В маленьких, глубоко посаженных глазках старого Хейторпа засветился огонек.
– Мой дед прожил до ста, отец – до девяноста шести, а ведь оба были порядочные распутники. Мне же пока только восемьдесят, джентльмены, я человек безупречного поведения, если сравнивать меня с ними.
– Мы тоже надеемся, что вы еще долго проживете, – отозвался мистер Браунби.
– Во всяком случае, дольше здесь, чем там.
Все молчали, пока старый Хейторп не заговорил снова:
– Вам отчисляют тысячу фунтов ежегодно из моего жалованья. Глупо резать курицу, которая несет золотые яйца. Я согласен выплачивать тысячу двести. Если же вы принудите меня к отставке и, значит, к банкротству, то не получите ни гроша. Вы это знаете.
Мистер Браунби откашлялся.
– Мы полагаем, что вы должны увеличить эту сумму по крайней мере до тысячи пятисот. Тогда мы могли бы, вероятно, подумать…
Хейторп покачал головой.
– Вряд ли можно согласиться с вашим утверждением, будто мы ничего не получим в случае банкротства. Мы предполагаем, что вы сильно преуменьшаете возможности. Тысяча пятьсот в год – это самое меньшее, на что мы можем пойти.

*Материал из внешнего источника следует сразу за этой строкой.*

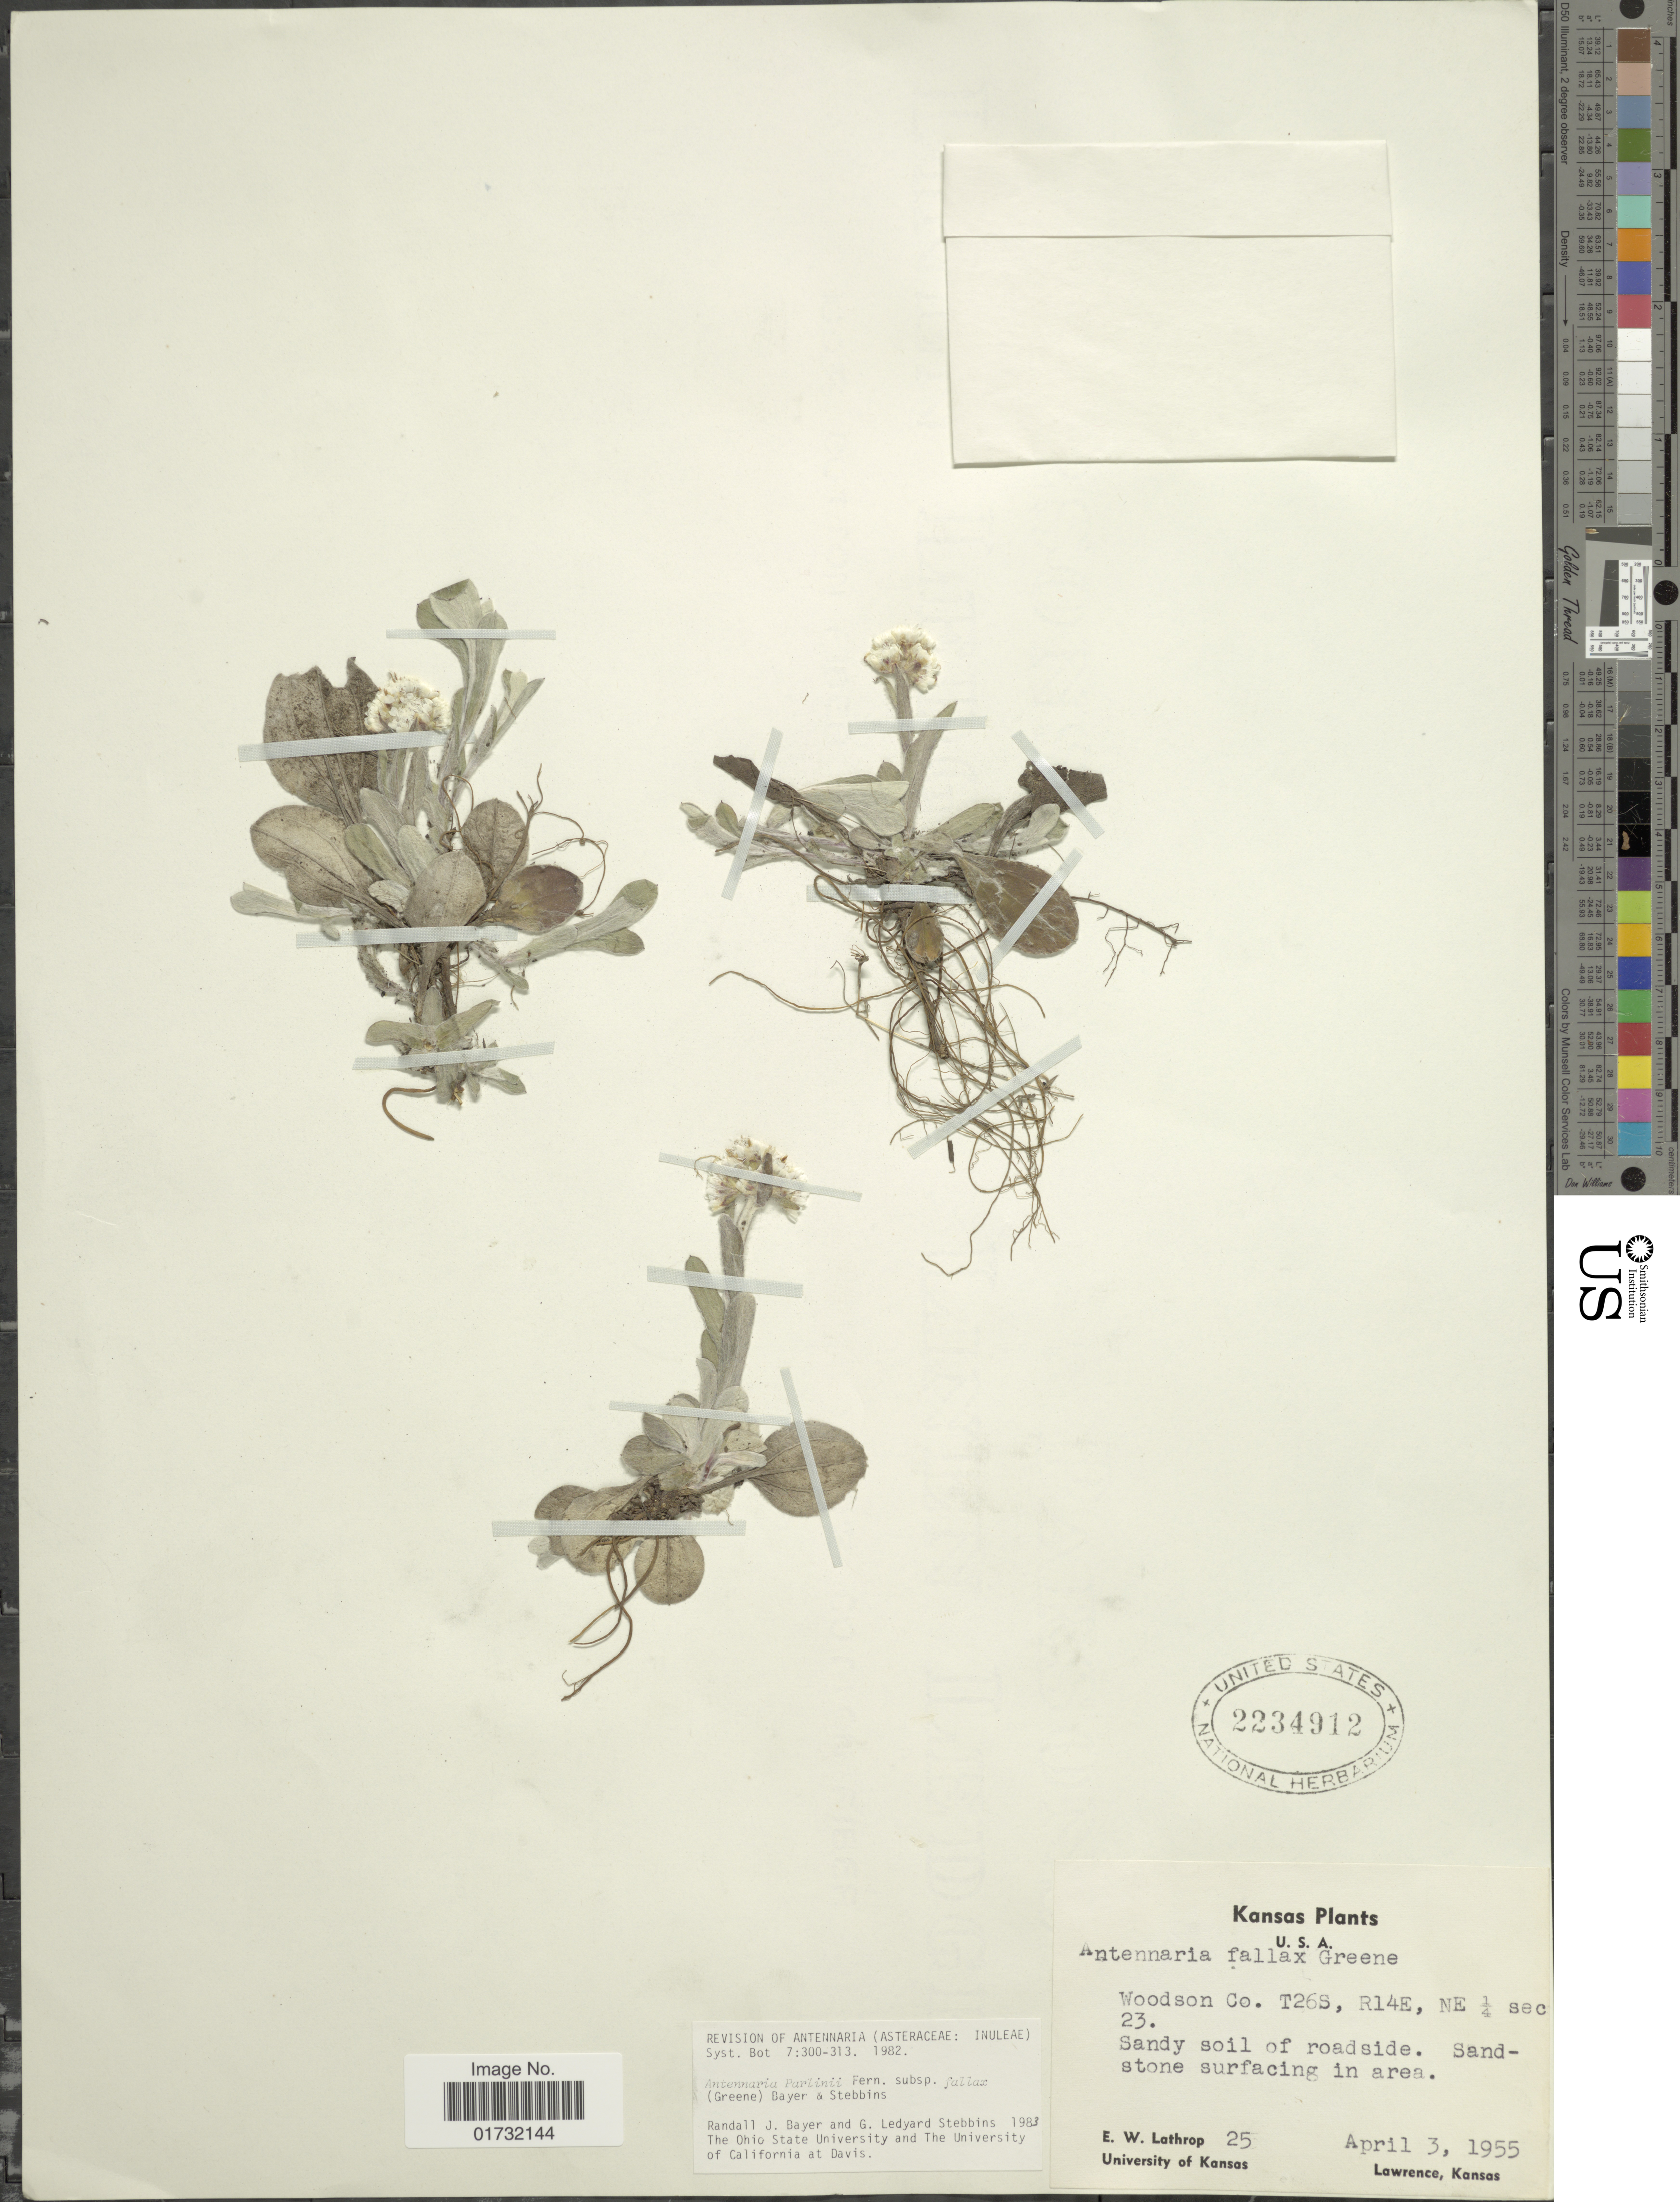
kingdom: Plantae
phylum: Tracheophyta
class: Magnoliopsida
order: Asterales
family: Asteraceae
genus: Antennaria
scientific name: Antennaria parlinii subsp. fallax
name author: (Greene) R.J. Bayer & Stebbins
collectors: E. W. Lathrop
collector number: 25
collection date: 1955-04-03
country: United States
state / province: Kansas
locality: Woodson Co. T26S, R14E, NE ¼ sec. 23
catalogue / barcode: US 22349112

– Никогда не соглашусь, черт вас побери!
Снова пауза. Затем Вентнор, стряпчий, буркнул сердито:
– В таком случае мы знаем, что нам делать…
Мистер Браунби с нервной поспешностью перебил его:
– Значит, тысяча двести фунтов в год – это ваше… ваше последнее слово?
Старый Хейторп кивнул.
– Зайдите через месяц. Я посмотрю, что можно для вас сделать. Он закрыл глаза.
Шесть джентльменов окружили мистера Браунби, переговариваясь тихими голосами. Мистер Вентнор поглаживал ногу и сердито косился на старика, который не открывал глаз. Наконец мистер Браунби подошел к мистеру Вентнору, посовещался с ним, потом, прочистив горло, объявил:
– Сэр, мы обсудили ваше предложение и решили принять его в качестве временной меры. Мы явимся через месяц, как вы желаете. Надеемся, что к тому времени вы придете к более основательному решению, дабы избежать того, о чем мы все будем сожалеть, но что может оказаться печальной необходимостью.
Старый Хейторп кивнул. Восемь джентльменов взяли шляпы и один за другим вышли из комнаты; мистер Браунби галантно замыкал шествие.
Старик, задумавшись, сидел в кресле: он не мог встать без посторонней помощи. Итак, он обвел их вокруг пальца и получил месяц сроку, а через месяц снова проведет их. К тому времени будет улажено и дело Пиллина, и все то, что с ним связано. Трусливый тип этот Джо Пиллин! Старый Хейторп захихикал. Прошел ровно месяц с того вечера, как он приходил сюда. Слуга объявил: «Мистер Пиллин, сэр!» – и он проскользнул в дверь, точно тень.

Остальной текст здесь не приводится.